De huidige bevindingen zijn gebaseerd op gegevens uit een grote database met ziekteverzekeringsclaims. Huang’s team richtte zich op meer dan 2.300 patiënten bij wie onlangs de diagnose Parkinson werd gesteld; ze vergeleken elk met een patiënt van dezelfde leeftijd en geslacht die de aandoening niet had.

Over het geheel genomen, zo bleek uit de studie, was er een verband tussen statinegebruik in het verleden en een hogere waarschijnlijkheid van de diagnose Parkinson. Meer bepaald hadden mensen die een vetoplosbare statine hadden gebruikt 58 procent meer kans, vergeleken met mensen die nooit een statine hadden gebruikt.

Er was geen statistisch verband tussen Parkinson en wateroplosbare statines, waaronder pravastatine (Pravachol) en rosuvastatine (Crestor).

Waln zei dat de bevindingen over vetoplosbare statines “zeer interessant” zijn, omdat de medicijnen de bloed-hersenbarrière kunnen passeren.

“Dit rechtvaardigt verder onderzoek,” zei ze.

Wat nodig is, volgens Waln, zijn “prospectieve” studies — die een groep mensen in de loop van de tijd volgen, in plaats van het bekijken van medische dossiers.

Huang zei dat ze alleen kon speculeren over de manier waarop statines de progressie van Parkinson zouden kunnen versnellen — als dat in feite het geval is. Maar ze merkte op dat statines niet alleen het cholesterolgehalte kunnen verlagen, maar ook een verbinding die co-enzym Q10 wordt genoemd. Deze verbinding produceert energie voor cellen, en er zijn aanwijzingen dat het zenuwcellen kan helpen beschermen.

Voor nu, zei Huang, “is het voorkomen van hartziekten en beroertes de prioriteit.”

Dus, mensen met een verhoogd risico op deze veel voorkomende, potentieel dodelijke ziekten moeten bij hun statines blijven, zei ze.
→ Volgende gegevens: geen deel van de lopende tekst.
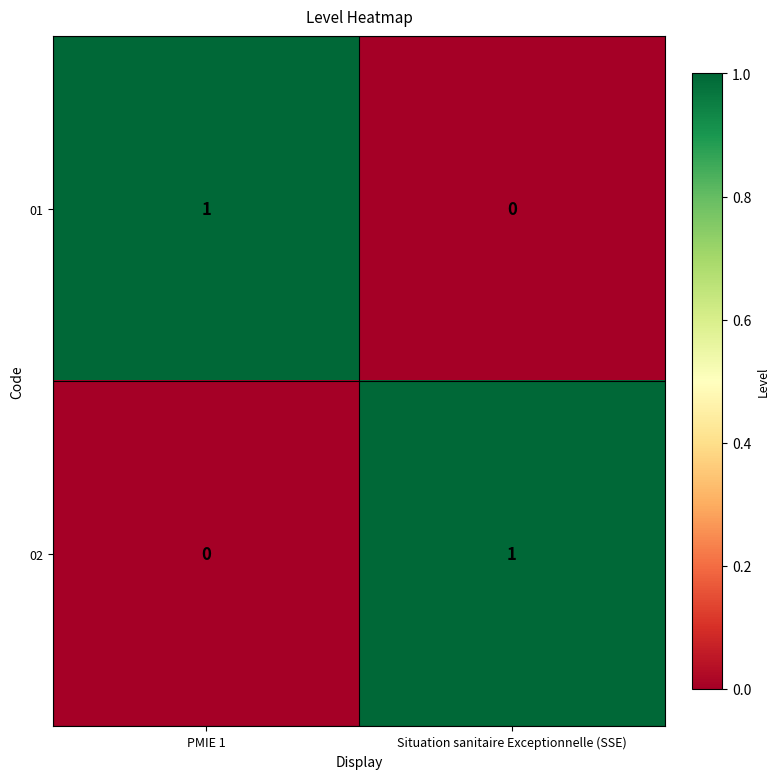

At which label is 02 closest to 0?

PMIE 1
Maar, voegde Huang eraan toe, mensen die zich zorgen maken over Parkinson vanwege een familiegeschiedenis, zouden hun arts enkele vragen kunnen stellen.
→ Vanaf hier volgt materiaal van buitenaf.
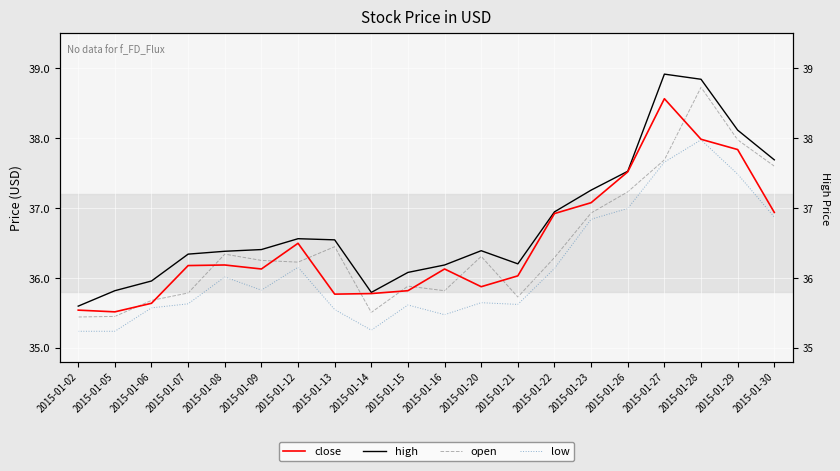

Where does the close series first go above 36?

2015-01-07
“Laten we zeggen dat je moeder en grootmoeder Parkinson hadden, maar je hebt geen familiegeschiedenis van hartaanval of beroerte, “zei Huang. “Je zou meer vragen kunnen stellen over de voordelen en risico’s van het nemen van een statine.”

De bevindingen zijn gepubliceerd in het juninummer van het tijdschrift Movement Disorders.